Transepithelial electrical resistance (TEER) measurements
Caco 2 cells were plated at a 2×105 on Transwells with polyester membrane inserts (12 mm diameter, 0.4 mm-pore size; Corning, MA). TEER was measured using a Millicell-ERS epithelial volt-ohmmeter (Millipore, Billerica, MA). TEER values (ohms.cm2) were normalized based on the area of the monolayer and was calculated by subtracting the blank values from the filter and the bathing medium. For C3T treatment, the cells were pre-incubated for 45 min. with C3T and then DMSO or calyculin was added for 15 minutes and TEER was measured for indicated time points after 21 days culture the cells. For p114 RhoGEF KD, the cells were trypsinized and resuspended with Opti-MEM. Lipofectamin RNAiMAX with control or p114 RhoGEF specific siRNA was mixed and incubated for 20 min. Then the transfection mix was mixed with cell suspension and overlayed on apical chamber of the insert. The bottom chamber was filled with Opti-MEM as well. 24 h after, the media was replaced with fresh RPMI media without antibiotic. Once cell seeded, in every 3 days, the similar siRNA transfection mix was made with Opti-MEM and RNAiMAX added to apical chamber of insert and as well as in bottom well and incubated for 6 h, followed by media replacement with RPMI without antibiotic. The last transfection was done on day 18th and the TEER was measure on 21st Day. On the day of experiment, the DMSO or calyculin was added for 15 minutes and TEER was measured for indicated time points.

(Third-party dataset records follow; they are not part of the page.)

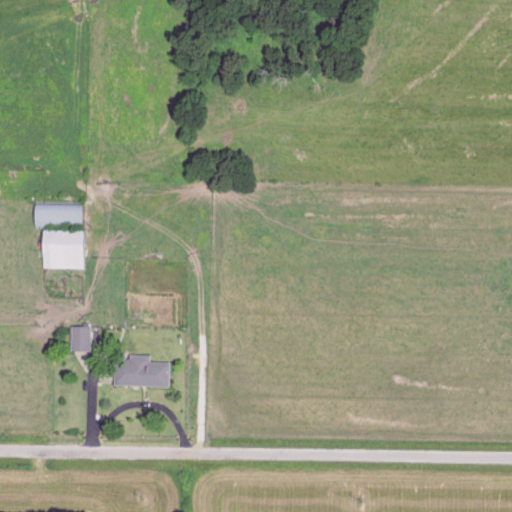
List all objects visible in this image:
building: (57, 215)
building: (62, 219)
building: (62, 250)
building: (67, 255)
building: (78, 340)
building: (83, 342)
building: (138, 373)
building: (140, 376)
road: (93, 401)
road: (137, 408)
road: (255, 453)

Statistical Analysis and Code Availability
All data displayed are represented as mean ± SEM, derived from three or more independent experiments as indicated in figure legends, and all statistical analyses were performed using GraphPad Prism. Unpaired two-tailed t tests were used to compare datasets consisting of two groups, and a Welch’s correction was included when data normalized to the control values were being assessed. One-way ANOVA with Dunnett’s post hoc test was used to compare three or more groups. For comparing two different independent conditions with three or more groups two-way ANOVA with with Sidak’s multiple comparisons test was performed. The MATLAB scripts for FRET analysis as the codes for simulations of the vertex model described in this paper are available on request.
Acknowledgements
We thank all our laboratory colleagues for their support and advice, and the many colleagues who provided reagents. This work was supported by grants (1037320, 1067405, 19929) and fellowships (1044041, 1136592) from the National Health and Medical Research Council of Australia, Australian Research Council (DP150101367), Queensland Cancer Council (1086857, 1128123) and Human Frontiers Science Program (RGP0023/2014). Optical microscopy was performed at the ACRF/IMB Cancer Biology Imaging Facility, established with the generous support of the Australian Cancer Research Foundation and the Queensland Brain Institute microscopy facility supported by ARC LIEF grant (LE130100078). AN-B was supported by a Company of Biologists, Journal of Cell Science, Travelling Fellowship (JCSTF-170805).